TASK INSTRUCTIONS: Please keep to the lines below from the one with "### Culture is What People Do" through the one with "Here, page 27", and restate them word for word, ends included.

THE INPUT:
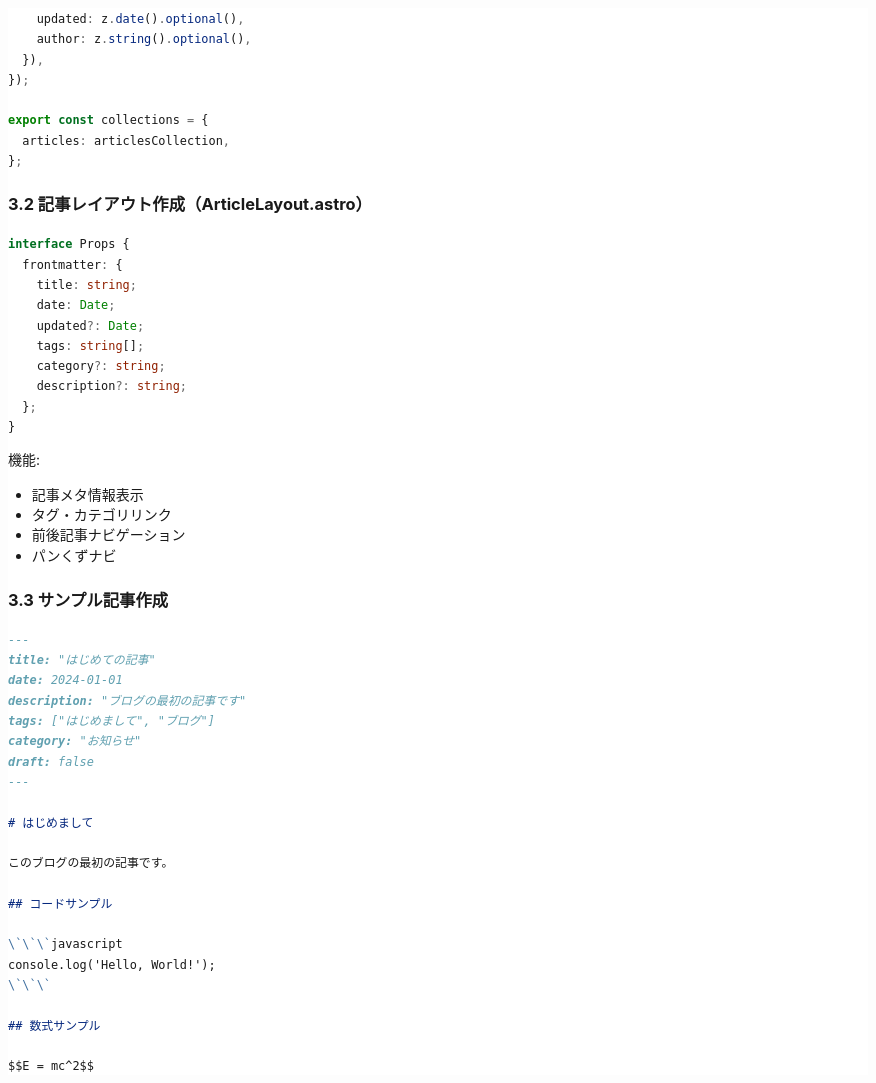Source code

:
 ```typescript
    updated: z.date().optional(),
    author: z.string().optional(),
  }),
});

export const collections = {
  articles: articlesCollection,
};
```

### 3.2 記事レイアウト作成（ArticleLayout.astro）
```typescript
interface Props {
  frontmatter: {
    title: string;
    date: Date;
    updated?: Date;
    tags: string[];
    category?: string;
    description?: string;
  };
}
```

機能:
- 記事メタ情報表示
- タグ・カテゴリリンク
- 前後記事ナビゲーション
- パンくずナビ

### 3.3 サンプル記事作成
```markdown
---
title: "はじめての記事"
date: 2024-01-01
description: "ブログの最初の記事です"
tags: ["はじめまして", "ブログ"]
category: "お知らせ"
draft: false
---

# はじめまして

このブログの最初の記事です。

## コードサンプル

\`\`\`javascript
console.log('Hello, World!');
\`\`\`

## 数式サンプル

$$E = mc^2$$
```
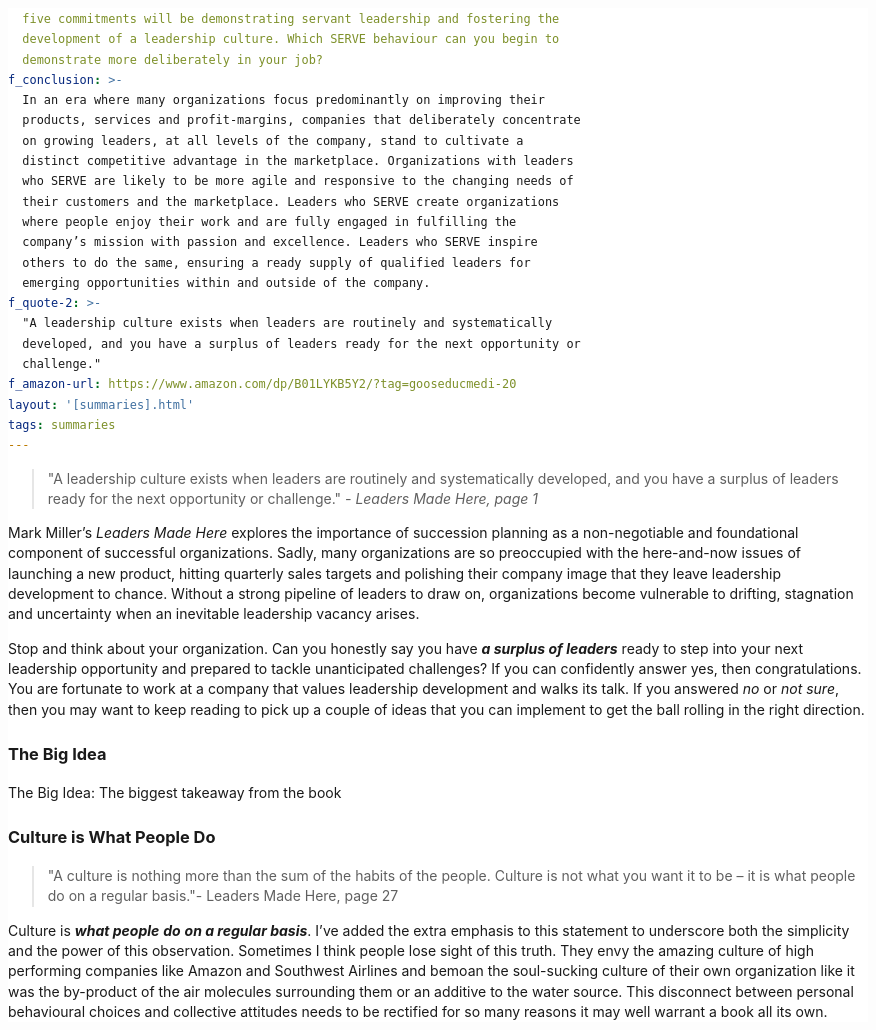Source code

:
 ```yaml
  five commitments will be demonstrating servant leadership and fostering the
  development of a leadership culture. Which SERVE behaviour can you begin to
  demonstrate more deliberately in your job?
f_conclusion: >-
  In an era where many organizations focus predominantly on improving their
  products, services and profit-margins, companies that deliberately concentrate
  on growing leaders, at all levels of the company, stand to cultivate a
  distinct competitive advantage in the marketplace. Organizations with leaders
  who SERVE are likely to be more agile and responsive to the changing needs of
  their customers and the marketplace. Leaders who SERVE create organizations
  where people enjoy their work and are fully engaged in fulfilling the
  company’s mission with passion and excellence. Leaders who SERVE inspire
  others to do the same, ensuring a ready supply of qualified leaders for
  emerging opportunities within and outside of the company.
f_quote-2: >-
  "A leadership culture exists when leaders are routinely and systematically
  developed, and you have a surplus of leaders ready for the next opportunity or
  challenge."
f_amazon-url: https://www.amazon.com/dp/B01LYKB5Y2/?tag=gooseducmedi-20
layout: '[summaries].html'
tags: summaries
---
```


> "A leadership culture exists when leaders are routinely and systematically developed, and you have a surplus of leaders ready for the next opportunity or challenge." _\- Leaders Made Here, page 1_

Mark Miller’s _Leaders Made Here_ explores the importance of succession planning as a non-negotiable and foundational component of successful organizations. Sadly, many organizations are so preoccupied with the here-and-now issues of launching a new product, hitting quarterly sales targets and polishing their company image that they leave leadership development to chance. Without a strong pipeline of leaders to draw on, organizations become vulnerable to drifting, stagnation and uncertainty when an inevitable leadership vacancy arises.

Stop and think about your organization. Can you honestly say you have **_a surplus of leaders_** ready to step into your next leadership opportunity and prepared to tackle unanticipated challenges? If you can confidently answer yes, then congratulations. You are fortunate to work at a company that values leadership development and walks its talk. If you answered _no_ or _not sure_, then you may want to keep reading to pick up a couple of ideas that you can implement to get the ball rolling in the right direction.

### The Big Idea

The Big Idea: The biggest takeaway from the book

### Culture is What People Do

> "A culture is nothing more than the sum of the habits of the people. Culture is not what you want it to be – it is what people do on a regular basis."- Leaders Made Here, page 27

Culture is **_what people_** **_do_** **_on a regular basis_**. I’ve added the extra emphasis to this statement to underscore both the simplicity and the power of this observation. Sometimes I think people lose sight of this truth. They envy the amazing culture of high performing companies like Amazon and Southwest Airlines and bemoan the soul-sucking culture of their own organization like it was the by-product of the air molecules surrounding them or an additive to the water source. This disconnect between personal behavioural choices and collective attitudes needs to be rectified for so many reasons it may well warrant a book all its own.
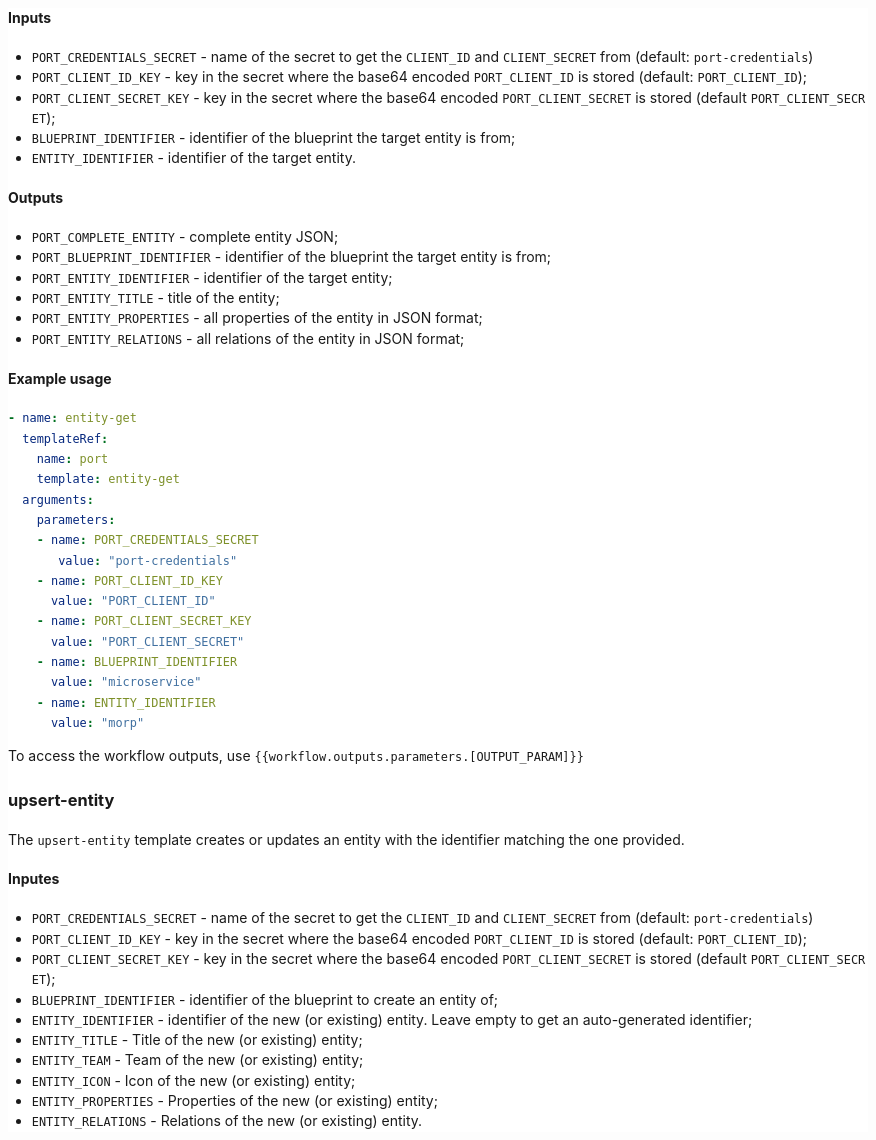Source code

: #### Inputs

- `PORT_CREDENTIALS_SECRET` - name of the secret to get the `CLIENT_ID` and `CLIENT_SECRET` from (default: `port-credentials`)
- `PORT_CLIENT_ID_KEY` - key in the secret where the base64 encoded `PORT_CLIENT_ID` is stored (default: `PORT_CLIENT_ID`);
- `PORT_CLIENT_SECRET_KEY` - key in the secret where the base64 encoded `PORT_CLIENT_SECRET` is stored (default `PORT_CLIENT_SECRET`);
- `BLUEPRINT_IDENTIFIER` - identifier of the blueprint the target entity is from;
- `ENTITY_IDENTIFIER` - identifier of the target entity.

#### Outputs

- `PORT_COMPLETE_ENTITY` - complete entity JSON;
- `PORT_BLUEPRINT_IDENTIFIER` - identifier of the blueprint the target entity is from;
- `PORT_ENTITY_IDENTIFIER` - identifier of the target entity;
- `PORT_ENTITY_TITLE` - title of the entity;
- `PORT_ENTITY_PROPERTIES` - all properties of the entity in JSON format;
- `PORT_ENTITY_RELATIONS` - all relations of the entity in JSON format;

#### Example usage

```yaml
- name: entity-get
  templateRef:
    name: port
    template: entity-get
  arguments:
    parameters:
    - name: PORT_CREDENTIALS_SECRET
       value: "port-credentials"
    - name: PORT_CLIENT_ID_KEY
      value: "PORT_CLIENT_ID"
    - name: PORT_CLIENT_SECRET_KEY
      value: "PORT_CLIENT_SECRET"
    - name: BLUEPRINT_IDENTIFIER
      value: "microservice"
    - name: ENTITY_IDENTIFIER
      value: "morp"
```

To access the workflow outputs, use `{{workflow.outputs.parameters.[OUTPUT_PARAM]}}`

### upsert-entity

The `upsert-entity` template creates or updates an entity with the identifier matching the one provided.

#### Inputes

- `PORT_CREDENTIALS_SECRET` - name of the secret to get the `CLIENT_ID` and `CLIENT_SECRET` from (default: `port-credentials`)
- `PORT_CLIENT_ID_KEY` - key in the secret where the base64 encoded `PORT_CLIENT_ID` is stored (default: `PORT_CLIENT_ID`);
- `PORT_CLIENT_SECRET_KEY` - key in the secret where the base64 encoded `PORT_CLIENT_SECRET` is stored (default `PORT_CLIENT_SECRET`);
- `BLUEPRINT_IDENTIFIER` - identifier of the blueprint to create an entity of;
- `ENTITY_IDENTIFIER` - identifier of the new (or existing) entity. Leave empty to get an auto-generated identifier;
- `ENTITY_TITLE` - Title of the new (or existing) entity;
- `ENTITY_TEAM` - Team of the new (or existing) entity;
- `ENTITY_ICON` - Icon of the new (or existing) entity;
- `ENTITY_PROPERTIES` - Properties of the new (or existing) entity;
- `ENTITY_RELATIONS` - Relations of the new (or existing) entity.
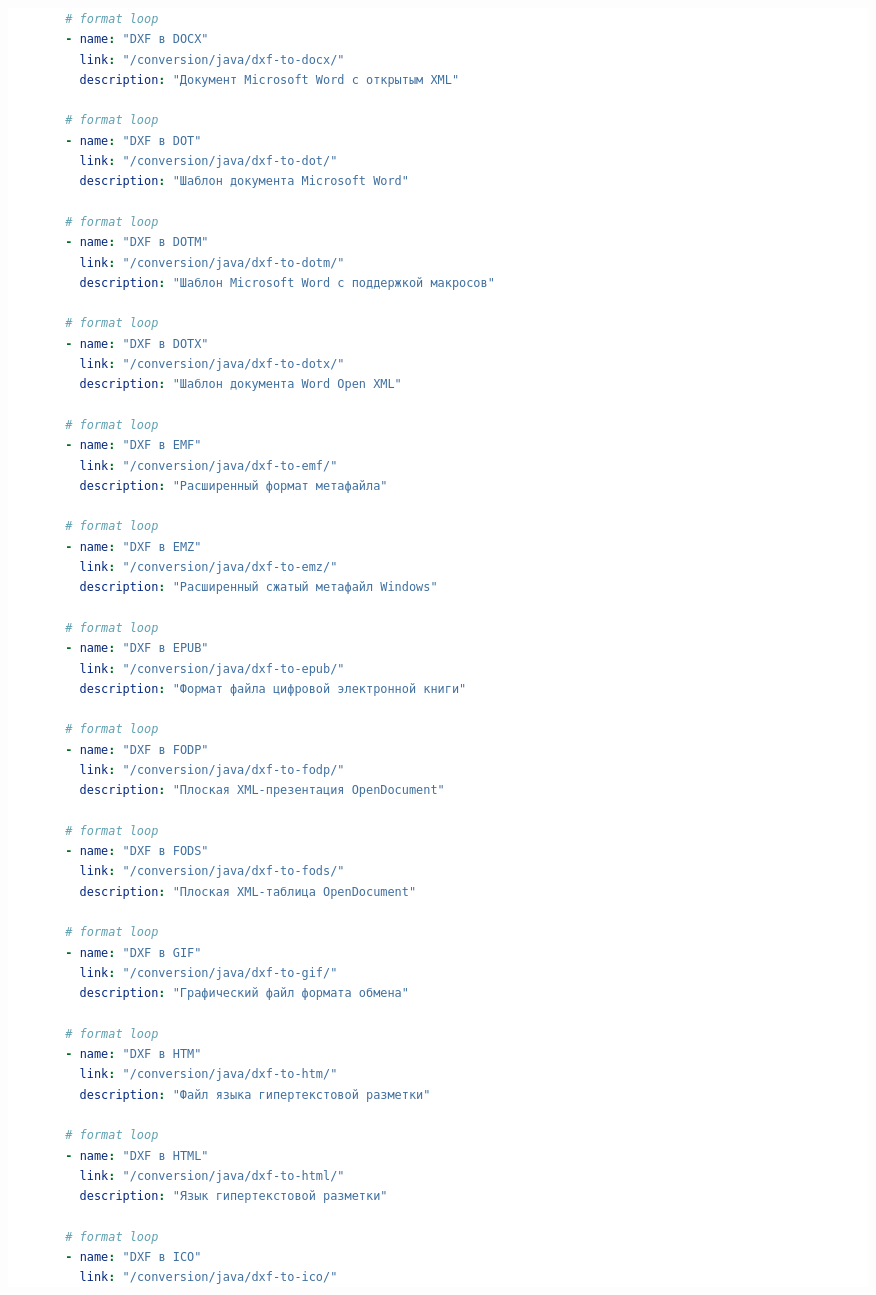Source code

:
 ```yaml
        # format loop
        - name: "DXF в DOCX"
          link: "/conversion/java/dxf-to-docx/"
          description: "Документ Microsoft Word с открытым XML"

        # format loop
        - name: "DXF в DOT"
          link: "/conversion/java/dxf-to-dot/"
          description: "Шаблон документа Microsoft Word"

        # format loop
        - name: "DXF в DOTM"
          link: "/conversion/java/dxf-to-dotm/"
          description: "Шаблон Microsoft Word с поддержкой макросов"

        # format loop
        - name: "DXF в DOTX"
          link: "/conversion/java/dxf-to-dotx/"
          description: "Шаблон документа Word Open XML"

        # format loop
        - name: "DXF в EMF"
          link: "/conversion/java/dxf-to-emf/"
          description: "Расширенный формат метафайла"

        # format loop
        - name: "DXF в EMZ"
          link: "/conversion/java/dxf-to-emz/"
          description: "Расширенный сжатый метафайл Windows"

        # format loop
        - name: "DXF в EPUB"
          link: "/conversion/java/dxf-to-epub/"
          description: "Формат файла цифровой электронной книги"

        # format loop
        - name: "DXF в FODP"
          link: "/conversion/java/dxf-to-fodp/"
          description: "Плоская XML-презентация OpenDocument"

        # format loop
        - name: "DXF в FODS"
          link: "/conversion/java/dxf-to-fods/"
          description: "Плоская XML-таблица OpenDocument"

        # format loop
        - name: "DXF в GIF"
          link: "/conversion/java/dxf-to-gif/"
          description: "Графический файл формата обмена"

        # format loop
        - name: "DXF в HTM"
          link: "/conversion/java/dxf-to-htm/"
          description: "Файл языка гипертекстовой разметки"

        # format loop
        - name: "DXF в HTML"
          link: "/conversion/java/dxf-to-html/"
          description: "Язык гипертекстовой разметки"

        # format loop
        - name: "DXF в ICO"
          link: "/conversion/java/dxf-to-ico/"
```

SOLUTION TO THIS EXERCISE:
### Culture is What People Do

> "A culture is nothing more than the sum of the habits of the people. Culture is not what you want it to be – it is what people do on a regular basis."- Leaders Made Here, page 27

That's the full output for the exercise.